[Supplied records Boundary: Start]

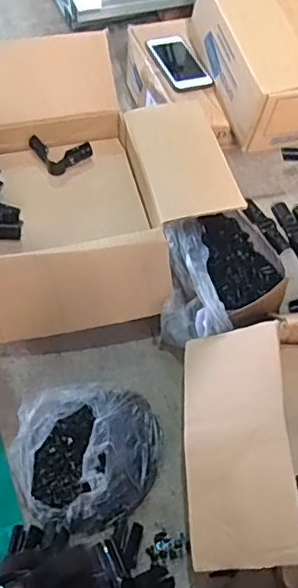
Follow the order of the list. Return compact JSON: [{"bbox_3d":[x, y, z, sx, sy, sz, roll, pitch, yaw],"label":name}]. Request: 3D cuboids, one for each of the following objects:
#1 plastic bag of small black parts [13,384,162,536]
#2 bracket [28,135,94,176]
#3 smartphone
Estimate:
[{"bbox_3d":[-0.081,0.206,0.756,0.188,0.073,0.190,7,55,2],"label":"plastic bag of small black parts"},{"bbox_3d":[-0.155,-0.255,1.006,0.080,0.031,0.090,-30,62,-22],"label":"bracket"},{"bbox_3d":[0.058,-0.445,1.104,0.081,0.013,0.156,-16,58,-14],"label":"smartphone"}]

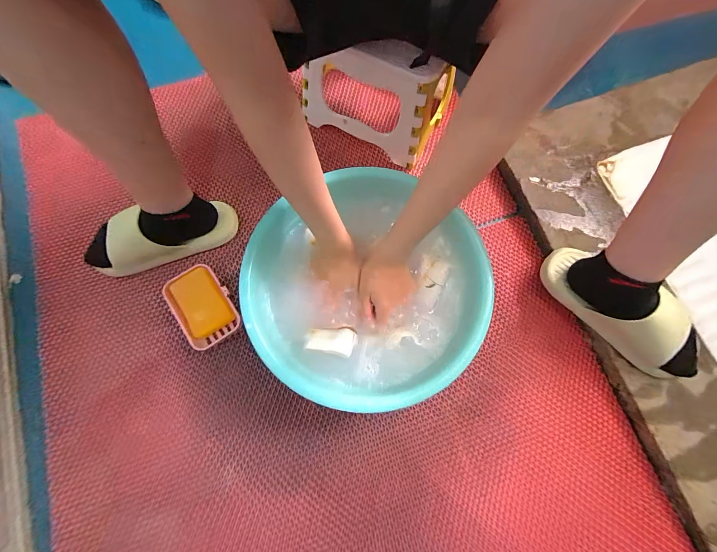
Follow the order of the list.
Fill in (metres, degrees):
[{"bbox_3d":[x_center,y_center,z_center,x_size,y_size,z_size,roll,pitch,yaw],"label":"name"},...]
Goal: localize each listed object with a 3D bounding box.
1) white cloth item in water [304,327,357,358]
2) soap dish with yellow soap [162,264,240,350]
[{"bbox_3d":[-0.037,0.087,0.430,0.066,0.018,0.039,12,76,4],"label":"white cloth item in water"},{"bbox_3d":[-0.258,0.046,0.515,0.082,0.029,0.133,-35,78,-7],"label":"soap dish with yellow soap"}]

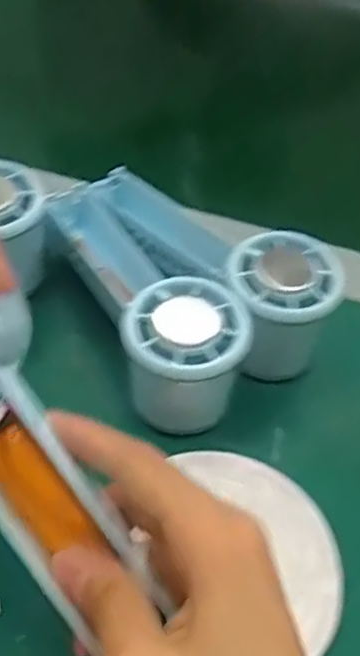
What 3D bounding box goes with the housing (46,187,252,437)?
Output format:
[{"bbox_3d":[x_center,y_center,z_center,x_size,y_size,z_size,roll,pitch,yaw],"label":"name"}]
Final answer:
[{"bbox_3d":[-0.017,-0.017,0.373,0.064,0.063,0.156,-16,55,-19],"label":"housing"}]

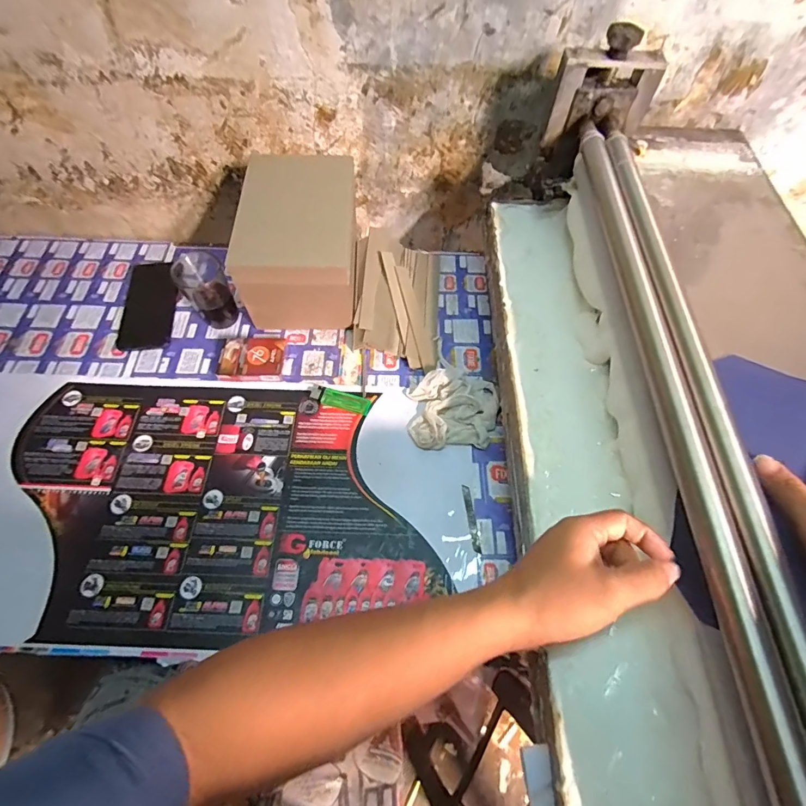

[Supplied records Boundary: End]

Aim of the exercise: If a line in the material holds "order", copy it.

Finished exercise:
Follow the order of the list. Return compact JSON: [{"bbox_3d":[x, y, z, sx, sy, sz, roll, pitch, yaw],"label":name}]. Request: 3D cuboids, one for each of the following objects:
Follow the order of the list.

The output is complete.